In Go, on cache key eviction, memory is not immediately freed. Instead, the garbage collector runs every so often to find any memory that has no references and then frees it. In other words, instead of freeing immediately after the memory is out of use, memory hangs out for a bit until the garbage collector can determine if it’s truly out of use. During garbage collection, Go has to do a lot of work to determine what memory is free, which can slow the program down.

These latency spikes definitely smelled like garbage collection performance impact, but we had written the Go code very efficiently and had very few allocations. We were not creating a lot of garbage.

After digging through the Go source code, we learned that Go will force a garbage collection run every 2 minutes at minimum. In other words, if garbage collection has not run for 2 minutes, regardless of heap growth, go will still force a garbage collection.
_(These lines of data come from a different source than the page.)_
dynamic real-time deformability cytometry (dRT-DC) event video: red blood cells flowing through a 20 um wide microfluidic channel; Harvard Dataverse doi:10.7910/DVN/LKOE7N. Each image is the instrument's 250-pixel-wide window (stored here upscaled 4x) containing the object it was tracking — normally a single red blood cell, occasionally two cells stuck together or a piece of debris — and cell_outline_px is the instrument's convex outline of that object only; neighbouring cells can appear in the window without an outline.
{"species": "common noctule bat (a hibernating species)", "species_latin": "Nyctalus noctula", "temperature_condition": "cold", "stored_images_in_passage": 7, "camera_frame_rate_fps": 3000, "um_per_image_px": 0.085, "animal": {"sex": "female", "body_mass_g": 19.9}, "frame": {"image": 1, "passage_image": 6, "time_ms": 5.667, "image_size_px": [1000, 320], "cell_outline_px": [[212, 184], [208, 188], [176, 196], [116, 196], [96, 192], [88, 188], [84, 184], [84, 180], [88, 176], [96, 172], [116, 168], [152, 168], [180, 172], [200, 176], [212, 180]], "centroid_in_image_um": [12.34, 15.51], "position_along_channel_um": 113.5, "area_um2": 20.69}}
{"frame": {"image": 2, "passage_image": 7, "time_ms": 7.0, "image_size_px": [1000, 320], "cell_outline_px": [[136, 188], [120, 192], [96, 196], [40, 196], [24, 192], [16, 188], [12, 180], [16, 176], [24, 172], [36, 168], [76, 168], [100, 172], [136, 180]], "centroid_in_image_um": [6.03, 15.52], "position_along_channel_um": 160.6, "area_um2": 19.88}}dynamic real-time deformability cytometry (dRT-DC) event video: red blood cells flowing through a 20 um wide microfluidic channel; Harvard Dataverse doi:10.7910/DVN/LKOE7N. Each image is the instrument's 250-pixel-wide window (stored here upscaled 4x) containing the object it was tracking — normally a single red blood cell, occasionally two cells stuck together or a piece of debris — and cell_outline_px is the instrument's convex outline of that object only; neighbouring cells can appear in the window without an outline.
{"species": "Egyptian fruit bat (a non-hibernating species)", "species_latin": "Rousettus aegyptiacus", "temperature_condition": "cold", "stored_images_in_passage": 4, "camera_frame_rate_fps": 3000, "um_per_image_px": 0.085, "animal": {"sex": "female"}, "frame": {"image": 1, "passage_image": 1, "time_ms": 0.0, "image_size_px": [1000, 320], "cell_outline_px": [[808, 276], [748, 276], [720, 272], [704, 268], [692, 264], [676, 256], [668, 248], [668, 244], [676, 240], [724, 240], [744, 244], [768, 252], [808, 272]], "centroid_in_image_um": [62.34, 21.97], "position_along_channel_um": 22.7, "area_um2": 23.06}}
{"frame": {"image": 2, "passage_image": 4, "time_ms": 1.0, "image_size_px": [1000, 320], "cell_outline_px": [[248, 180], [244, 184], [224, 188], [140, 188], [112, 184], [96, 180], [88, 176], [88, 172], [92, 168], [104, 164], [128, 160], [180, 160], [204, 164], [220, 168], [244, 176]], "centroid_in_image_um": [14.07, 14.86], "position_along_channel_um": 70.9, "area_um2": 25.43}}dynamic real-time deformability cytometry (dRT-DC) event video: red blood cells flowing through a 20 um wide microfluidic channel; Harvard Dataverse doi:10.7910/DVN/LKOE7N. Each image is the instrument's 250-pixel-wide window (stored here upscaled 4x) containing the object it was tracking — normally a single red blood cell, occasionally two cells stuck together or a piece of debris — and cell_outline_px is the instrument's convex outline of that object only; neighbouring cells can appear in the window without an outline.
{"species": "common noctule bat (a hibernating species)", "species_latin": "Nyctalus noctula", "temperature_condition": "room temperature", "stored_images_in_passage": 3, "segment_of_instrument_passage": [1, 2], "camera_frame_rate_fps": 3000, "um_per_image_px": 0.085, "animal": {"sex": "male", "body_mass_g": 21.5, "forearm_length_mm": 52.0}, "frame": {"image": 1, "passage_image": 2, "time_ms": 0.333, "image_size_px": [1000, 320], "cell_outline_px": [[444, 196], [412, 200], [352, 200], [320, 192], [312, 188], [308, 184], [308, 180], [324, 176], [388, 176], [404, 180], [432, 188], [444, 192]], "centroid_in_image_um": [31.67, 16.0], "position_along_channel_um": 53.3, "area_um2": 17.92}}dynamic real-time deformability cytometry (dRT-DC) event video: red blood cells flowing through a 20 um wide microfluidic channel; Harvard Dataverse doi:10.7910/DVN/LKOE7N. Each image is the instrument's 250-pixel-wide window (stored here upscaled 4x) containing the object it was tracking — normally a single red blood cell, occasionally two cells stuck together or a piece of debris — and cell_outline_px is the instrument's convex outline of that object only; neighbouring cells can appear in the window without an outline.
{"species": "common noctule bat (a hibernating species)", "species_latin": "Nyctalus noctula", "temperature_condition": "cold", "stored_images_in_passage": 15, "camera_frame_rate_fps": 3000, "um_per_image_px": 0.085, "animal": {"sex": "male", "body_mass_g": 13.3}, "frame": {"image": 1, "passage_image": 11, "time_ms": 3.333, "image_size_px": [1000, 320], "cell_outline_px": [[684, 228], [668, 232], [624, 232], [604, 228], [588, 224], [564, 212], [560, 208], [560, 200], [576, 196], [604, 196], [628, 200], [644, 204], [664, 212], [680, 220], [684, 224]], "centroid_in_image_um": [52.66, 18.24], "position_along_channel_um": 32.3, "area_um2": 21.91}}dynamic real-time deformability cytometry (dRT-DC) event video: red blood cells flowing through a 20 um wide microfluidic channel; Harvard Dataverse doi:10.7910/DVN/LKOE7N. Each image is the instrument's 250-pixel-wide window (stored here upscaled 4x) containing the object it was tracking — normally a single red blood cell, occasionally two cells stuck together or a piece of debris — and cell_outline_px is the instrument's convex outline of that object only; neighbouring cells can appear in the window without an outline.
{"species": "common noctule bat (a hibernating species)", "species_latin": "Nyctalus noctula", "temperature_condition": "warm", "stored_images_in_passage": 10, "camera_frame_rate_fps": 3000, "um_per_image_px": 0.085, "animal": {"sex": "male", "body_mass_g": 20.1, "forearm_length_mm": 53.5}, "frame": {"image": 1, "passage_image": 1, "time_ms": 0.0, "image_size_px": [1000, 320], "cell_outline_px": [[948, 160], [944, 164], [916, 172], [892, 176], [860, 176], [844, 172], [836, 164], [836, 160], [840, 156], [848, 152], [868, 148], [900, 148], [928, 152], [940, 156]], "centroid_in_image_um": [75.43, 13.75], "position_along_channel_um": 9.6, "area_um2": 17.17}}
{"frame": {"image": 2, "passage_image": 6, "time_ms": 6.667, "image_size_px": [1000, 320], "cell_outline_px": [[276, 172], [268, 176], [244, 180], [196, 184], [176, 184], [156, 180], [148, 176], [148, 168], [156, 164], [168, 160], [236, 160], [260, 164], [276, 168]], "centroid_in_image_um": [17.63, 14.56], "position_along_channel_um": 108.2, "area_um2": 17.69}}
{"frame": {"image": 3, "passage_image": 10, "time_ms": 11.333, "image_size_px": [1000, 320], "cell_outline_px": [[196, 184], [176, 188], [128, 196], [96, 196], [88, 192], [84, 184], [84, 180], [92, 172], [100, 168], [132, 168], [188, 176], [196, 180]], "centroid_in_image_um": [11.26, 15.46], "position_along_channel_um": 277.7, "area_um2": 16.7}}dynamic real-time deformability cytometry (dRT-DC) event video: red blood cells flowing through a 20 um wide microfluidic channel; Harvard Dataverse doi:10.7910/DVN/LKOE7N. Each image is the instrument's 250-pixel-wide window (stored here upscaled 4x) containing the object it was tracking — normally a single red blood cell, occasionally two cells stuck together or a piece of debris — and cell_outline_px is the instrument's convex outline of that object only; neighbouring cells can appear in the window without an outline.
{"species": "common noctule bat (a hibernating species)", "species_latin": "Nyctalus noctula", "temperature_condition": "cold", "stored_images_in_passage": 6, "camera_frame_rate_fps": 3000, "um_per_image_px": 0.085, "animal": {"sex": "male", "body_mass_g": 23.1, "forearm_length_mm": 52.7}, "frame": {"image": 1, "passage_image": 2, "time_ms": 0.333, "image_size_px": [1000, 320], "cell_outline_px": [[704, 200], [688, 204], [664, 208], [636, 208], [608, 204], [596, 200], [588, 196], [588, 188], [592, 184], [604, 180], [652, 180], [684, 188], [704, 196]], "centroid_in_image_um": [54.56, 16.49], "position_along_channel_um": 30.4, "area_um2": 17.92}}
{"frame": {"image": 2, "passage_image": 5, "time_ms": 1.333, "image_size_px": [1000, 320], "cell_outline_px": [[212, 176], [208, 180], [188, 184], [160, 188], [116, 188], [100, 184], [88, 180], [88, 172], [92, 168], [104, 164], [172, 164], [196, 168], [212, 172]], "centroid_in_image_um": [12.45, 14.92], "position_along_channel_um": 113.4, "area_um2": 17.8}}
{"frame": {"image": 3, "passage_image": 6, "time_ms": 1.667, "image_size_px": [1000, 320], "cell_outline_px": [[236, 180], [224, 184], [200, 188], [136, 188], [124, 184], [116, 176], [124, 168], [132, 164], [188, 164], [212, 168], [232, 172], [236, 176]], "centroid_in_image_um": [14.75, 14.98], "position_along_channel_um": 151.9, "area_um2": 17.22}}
We figured we could tune the garbage collector to happen more often in order to prevent large spikes, so we implemented an endpoint on the service to change the garbage collector GC Percent on the fly. Unfortunately, no matter how we configured the GC percent nothing changed. How could that be? It turns out, it was because we were not allocating memory quickly enough for it to force garbage collection to happen more often.

We kept digging and learned the spikes were huge not because of a massive amount of ready-to-free memory, but because the garbage collector needed to scan the entire LRU cache in order to determine if the memory was truly free from references. Thus, we figured a smaller LRU cache would be faster because the garbage collector would have less to scan. So we added another setting to the service to change the size of the LRU cache and changed the architecture to have many partitioned LRU caches per server.

We were right. With the LRU cache smaller, garbage collection resulted in smaller spikes.